Supreme Court to review New Jersey’s subpoena of faith-based pregnancy centers
By John Fritze, CNN
(CNN) — The Supreme Court will hear arguments Tuesday about a subpoena served on a faith-based nonprofit in New Jersey that runs “crisis pregnancy centers,” an appeal that has put both civil rights advocates and some of the nation’s best-known conservative groups on the same side.
First Choice Women’s Resource Centers is urging the 6-3 conservative court to throw out a decision from a federal appeals court that effectively required the religious nonprofit to continue fighting the subpoena in state court, rather than seeking early intervention from federal courts.
New Jersey Attorney General Matthew Platkin, a Democrat, subpoenaed the centers in 2023 as part of an investigation into whether the nonprofit violated consumer fraud laws. Pregnancy centers are opposed to abortion, but state officials said their marketing may have left some patients with the impression that they could receive abortions at the facilities.
The subpoena was aimed at evaluating whether the centers “or its staff engaged in misrepresentations and other prohibited conduct,” according to the state. It sought advertisements, donor solicitations and the identification of licensed medical personnel.
At a time when red and blue states are often pursuing radically different policies on abortion, immigration and LGBTQ rights, the religious nonprofit has asserted that both liberal and conservative groups are at risk of overzealous state officials using subpoenas to lean on groups they disfavor. The answer, First Choice said, is to let federal courts review those subpoenas at an early stage.
First Choice said that the subpoena at the center of its case, seeking information on most of its donors and other information, violates the First Amendment.
“The targets of state subpoenas extend far beyond pregnancy centers,” the group told the Supreme Court in written arguments. “When subpoenas violate the federal Constitution, these groups should not be relegated to state court to enforce their rights.”
It is an argument that has attracted an unusual coterie of support, including the Chamber of Commerce, the Conference of Catholic Bishops, the American Civil Liberties Union and the Reporters Committee for Freedom of the Press.
“A subpoena seeking sensitive donor information can chill a disfavored speaker’s protected associations long before it’s ever enforced,” the Foundation for Individual Rights and Expression told the court in a brief joined by the ACLU.
The type of subpoena at issue isn’t “self-executing,” which means Platkin needed to get a court to enforce it.

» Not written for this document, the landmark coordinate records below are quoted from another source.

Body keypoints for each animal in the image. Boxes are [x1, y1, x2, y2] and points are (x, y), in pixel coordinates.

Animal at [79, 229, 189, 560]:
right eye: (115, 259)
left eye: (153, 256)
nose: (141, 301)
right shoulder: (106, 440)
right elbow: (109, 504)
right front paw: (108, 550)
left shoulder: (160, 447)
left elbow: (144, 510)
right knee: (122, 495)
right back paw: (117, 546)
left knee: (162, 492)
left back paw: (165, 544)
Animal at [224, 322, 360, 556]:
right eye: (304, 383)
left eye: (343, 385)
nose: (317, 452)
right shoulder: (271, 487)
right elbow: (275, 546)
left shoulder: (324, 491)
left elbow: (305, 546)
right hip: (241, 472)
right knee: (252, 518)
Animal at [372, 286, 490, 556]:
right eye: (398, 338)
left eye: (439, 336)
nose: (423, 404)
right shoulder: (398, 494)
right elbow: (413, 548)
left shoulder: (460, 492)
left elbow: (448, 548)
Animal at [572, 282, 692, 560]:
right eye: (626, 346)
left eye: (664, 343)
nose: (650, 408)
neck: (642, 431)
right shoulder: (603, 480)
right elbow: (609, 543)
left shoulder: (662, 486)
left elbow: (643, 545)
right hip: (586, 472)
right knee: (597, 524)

New Jersey courts have not yet ordered the production of documents under threat of contempt. And so while the Supreme Court dispute touches on controversial issues, it’s really about when – and whether – groups may challenge such subpoenas in federal court.

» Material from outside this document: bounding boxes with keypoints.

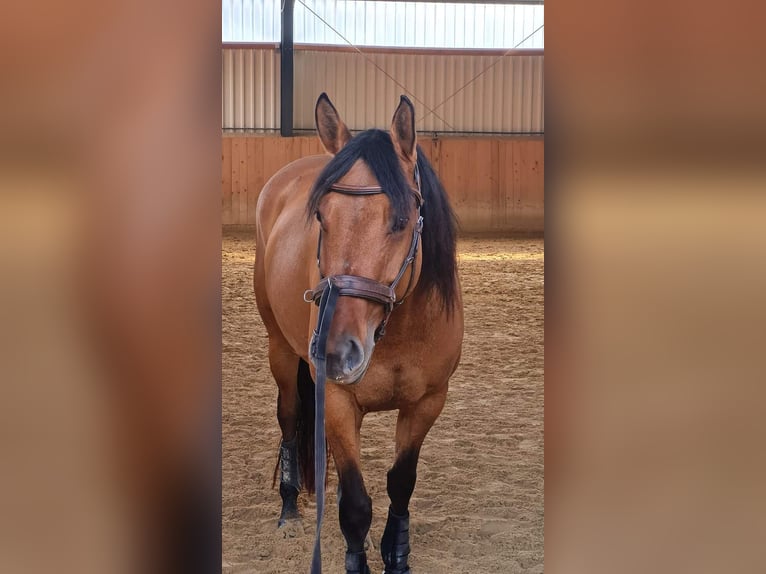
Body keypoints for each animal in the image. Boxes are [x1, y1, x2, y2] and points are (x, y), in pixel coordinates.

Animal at [254, 93, 464, 574]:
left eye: (402, 220)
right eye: (320, 217)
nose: (335, 353)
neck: (398, 330)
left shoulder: (428, 402)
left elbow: (400, 483)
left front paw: (395, 555)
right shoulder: (335, 398)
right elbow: (355, 505)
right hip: (280, 349)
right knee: (289, 416)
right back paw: (289, 509)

Platkin has argued it’s too soon for First Choice to do so. A divided 3rd Circuit agreed, ruling last year that the center’s claims are not yet ripe for federal review.

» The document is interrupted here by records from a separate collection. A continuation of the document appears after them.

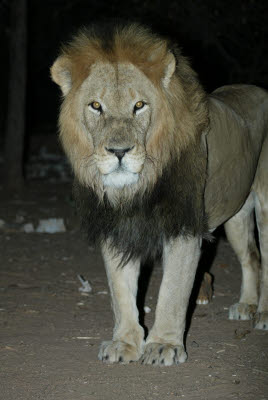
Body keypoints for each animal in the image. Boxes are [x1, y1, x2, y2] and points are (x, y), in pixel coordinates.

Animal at [50, 21, 268, 366]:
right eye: (96, 106)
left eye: (139, 105)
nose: (119, 152)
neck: (136, 188)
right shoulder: (117, 228)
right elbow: (120, 291)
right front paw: (125, 343)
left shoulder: (183, 226)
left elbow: (173, 290)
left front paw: (164, 345)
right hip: (235, 212)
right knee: (252, 257)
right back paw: (246, 306)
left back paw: (263, 314)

The consequences of siding with First Choice, Platkin told the justices in written arguments earlier this year, “would be far-reaching, turning every quotidian subpoena dispute into a federal case.”
Weighing heavily on the case is a 2021 Supreme Court decision in which a majority invalidated a California rule requiring charitable organizations to disclose the names of contributors. Both that appeal and the current case from First Choice lean on a landmark Civil Rights-era decision from 1958 in which the court struck down an Alabama subpoena requiring the NAACP to disclose its membership list.
That compelled disclosure, the court said in a unanimous decision, would violate the right of people to associate with the group because they would reasonably fear retaliation for being named.
The Trump administration is siding with the pregnancy centers, arguing that the nonprofit faced a credible threat of being forced to turn over the documents. But the administration, which will take part in arguments Tuesday, has been quick to assert that its own subpoenas, issued by federal agencies, are subject to different rules.
New Jersey’s attorney general picked up on that distinction in its own briefing, suggesting the federal government is fine with letting federal courts review state subpoenas at an early stage – just not federal ones.
The federal government, Platkin said, can’t “stomach” quick review by federal courts for itself and instead “demands a bespoke exception for its own administrative subpoenas.”